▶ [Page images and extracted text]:
------------------------------------------------

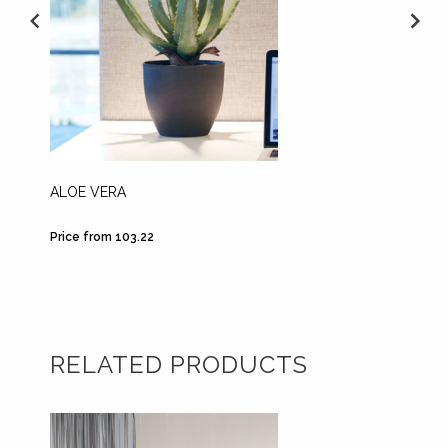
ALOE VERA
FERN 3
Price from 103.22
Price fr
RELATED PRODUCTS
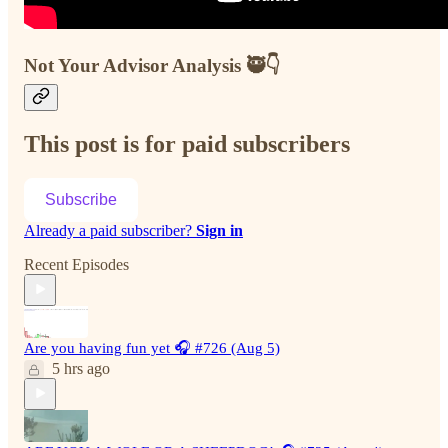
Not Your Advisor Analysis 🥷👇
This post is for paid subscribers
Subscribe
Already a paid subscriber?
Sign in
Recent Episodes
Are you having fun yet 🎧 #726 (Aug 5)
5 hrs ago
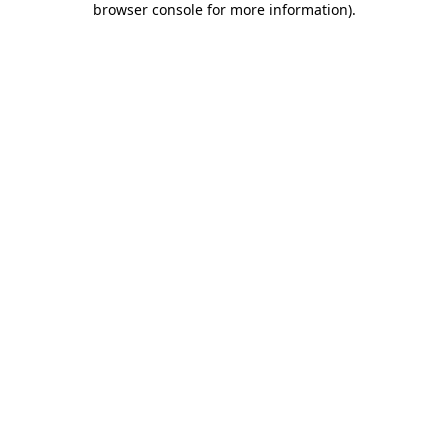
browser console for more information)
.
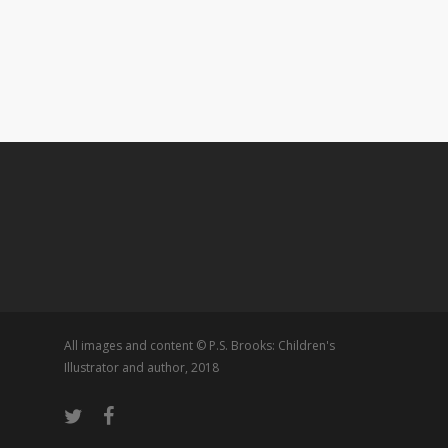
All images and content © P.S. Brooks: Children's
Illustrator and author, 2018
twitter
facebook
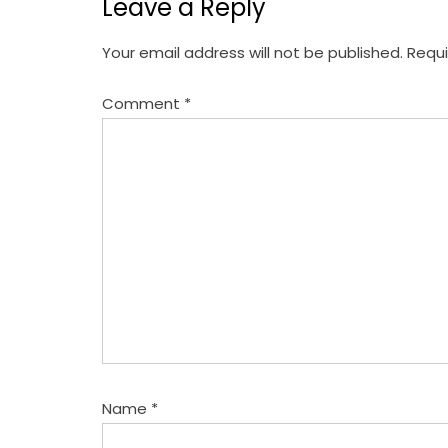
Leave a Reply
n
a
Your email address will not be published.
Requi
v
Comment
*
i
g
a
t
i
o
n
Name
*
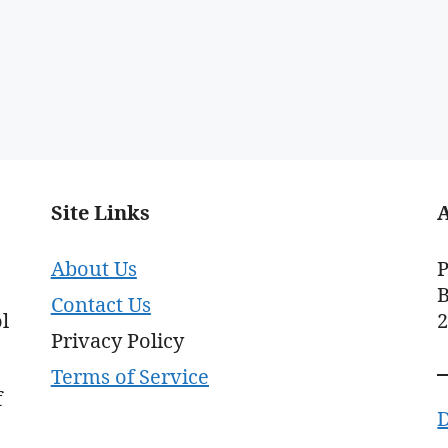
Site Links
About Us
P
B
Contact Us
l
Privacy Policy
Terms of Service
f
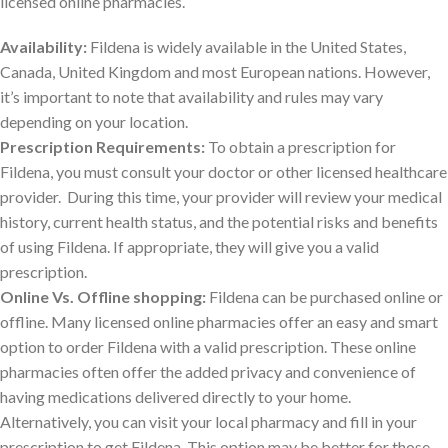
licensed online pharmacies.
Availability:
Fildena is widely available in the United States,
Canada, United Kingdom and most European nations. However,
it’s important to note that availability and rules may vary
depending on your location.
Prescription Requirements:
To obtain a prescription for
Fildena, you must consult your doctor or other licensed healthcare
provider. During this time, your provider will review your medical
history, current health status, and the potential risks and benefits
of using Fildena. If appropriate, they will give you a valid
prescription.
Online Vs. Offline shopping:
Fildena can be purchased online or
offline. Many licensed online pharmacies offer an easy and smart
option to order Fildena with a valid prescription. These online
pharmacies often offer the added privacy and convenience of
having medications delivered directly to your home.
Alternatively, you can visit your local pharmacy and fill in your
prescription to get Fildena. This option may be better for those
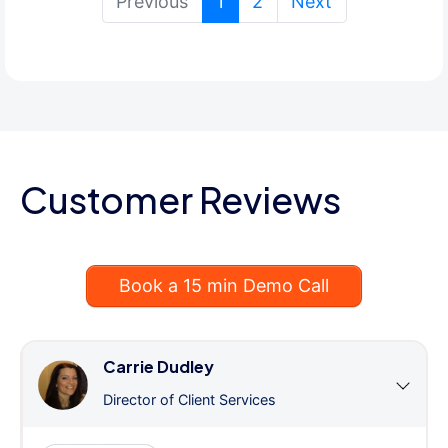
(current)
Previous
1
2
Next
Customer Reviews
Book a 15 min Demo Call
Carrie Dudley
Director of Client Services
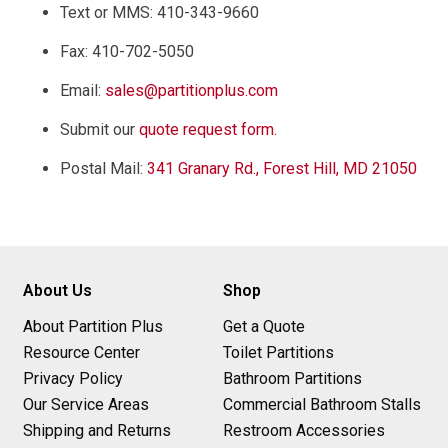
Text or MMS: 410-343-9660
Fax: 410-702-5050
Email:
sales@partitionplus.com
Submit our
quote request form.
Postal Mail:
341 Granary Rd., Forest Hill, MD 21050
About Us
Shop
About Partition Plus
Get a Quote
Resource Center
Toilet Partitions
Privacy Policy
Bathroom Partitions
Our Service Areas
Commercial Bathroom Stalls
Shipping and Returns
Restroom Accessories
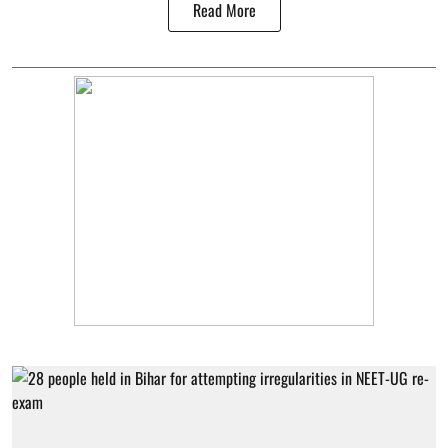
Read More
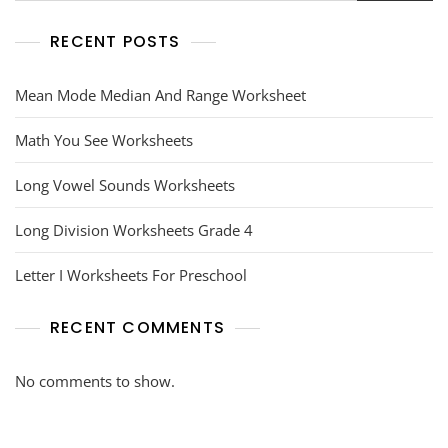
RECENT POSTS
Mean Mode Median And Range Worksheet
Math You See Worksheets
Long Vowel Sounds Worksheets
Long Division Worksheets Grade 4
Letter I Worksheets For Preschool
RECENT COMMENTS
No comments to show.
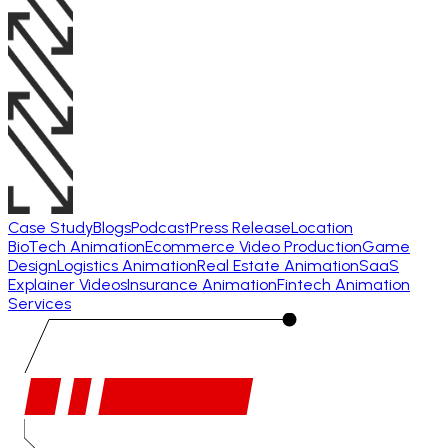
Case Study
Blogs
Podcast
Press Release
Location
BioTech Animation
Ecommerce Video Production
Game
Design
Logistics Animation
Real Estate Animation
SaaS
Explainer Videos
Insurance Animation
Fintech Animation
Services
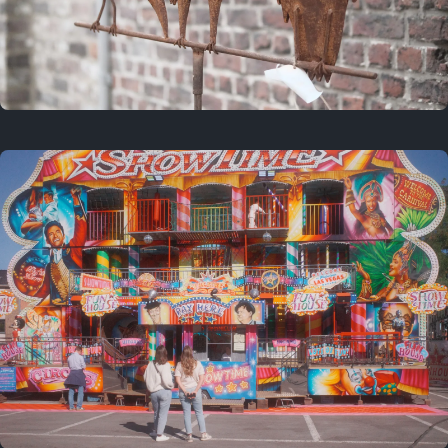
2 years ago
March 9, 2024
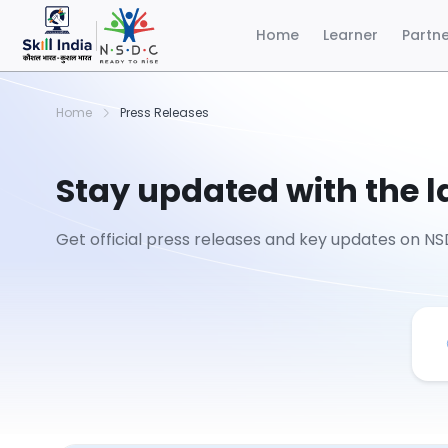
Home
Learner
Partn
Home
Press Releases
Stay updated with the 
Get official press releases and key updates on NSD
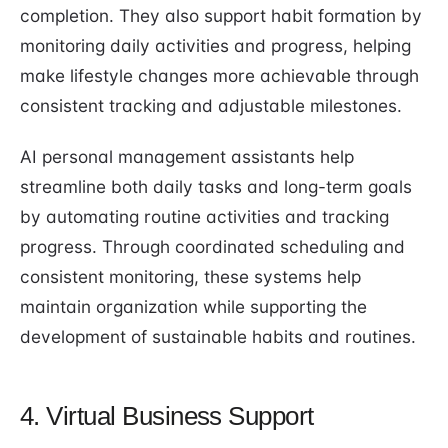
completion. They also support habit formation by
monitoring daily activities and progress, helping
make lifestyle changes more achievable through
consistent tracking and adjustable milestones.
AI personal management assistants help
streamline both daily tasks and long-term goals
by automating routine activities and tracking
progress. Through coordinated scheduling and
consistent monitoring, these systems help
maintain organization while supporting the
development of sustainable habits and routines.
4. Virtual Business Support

------------------------------------------------

▶ [WHAT YOU SHOULD DO]: Once the pictures are set aside, reproduce the records in full and exactly.

▶ [RESPONSE BOX]:
ALOE VERA
FERN 3
Price from 103.22
Price fr
RELATED PRODUCTS
Not Your Advisor Analysis 🥷👇
This post is for paid subscribers
Subscribe
Already a paid subscriber?
Sign in
Recent Episodes
Are you having fun yet 🎧 #726 (Aug 5)
5 hrs ago
browser console for more information)
.
All images and content © P.S. Brooks: Children's
Illustrator and author, 2018
twitter
facebook
Leave a Reply
n
a
Your email address will not be published.
Requi
v
Comment
*
i
g
a
t
i
o
n
Name
*
Site Links
About Us
P
B
Contact Us
l
Privacy Policy
Terms of Service
f
licensed online pharmacies.
Availability:
Fildena is widely available in the United States,
Canada, United Kingdom and most European nations. However,
it’s important to note that availability and rules may vary
depending on your location.
Prescription Requirements:
To obtain a prescription for
Fildena, you must consult your doctor or other licensed healthcare
provider. During this time, your provider will review your medical
history, current health status, and the potential risks and benefits
of using Fildena. If appropriate, they will give you a valid
prescription.
Online Vs. Offline shopping:
Fildena can be purchased online or
offline. Many licensed online pharmacies offer an easy and smart
option to order Fildena with a valid prescription. These online
pharmacies often offer the added privacy and convenience of
having medications delivered directly to your home.
Alternatively, you can visit your local pharmacy and fill in your
prescription to get Fildena. This option may be better for those
(current)
Previous
1
2
Next
Customer Reviews
Book a 15 min Demo Call
Carrie Dudley
Director of Client Services
Text or MMS: 410-343-9660
Fax: 410-702-5050
Email:
sales@partitionplus.com
Submit our
quote request form.
Postal Mail:
341 Granary Rd., Forest Hill, MD 21050
About Us
Shop
About Partition Plus
Get a Quote
Resource Center
Toilet Partitions
Privacy Policy
Bathroom Partitions
Our Service Areas
Commercial Bathroom Stalls
Shipping and Returns
Restroom Accessories
Read More
RECENT POSTS
Mean Mode Median And Range Worksheet
Math You See Worksheets
Long Vowel Sounds Worksheets
Long Division Worksheets Grade 4
Letter I Worksheets For Preschool
RECENT COMMENTS
No comments to show.
Case Study
Blogs
Podcast
Press Release
Location
BioTech Animation
Ecommerce Video Production
Game
Design
Logistics Animation
Real Estate Animation
SaaS
Explainer Videos
Insurance Animation
Fintech Animation
Services
2 years ago
March 9, 2024
Home
Learner
Partn
Home
Press Releases
Stay updated with the 
Get official press releases and key updates on NSD
completion. They also support habit formation by
monitoring daily activities and progress, helping
make lifestyle changes more achievable through
consistent tracking and adjustable milestones.
AI personal management assistants help
streamline both daily tasks and long-term goals
by automating routine activities and tracking
progress. Through coordinated scheduling and
consistent monitoring, these systems help
maintain organization while supporting the
development of sustainable habits and routines.
4. Virtual Business Support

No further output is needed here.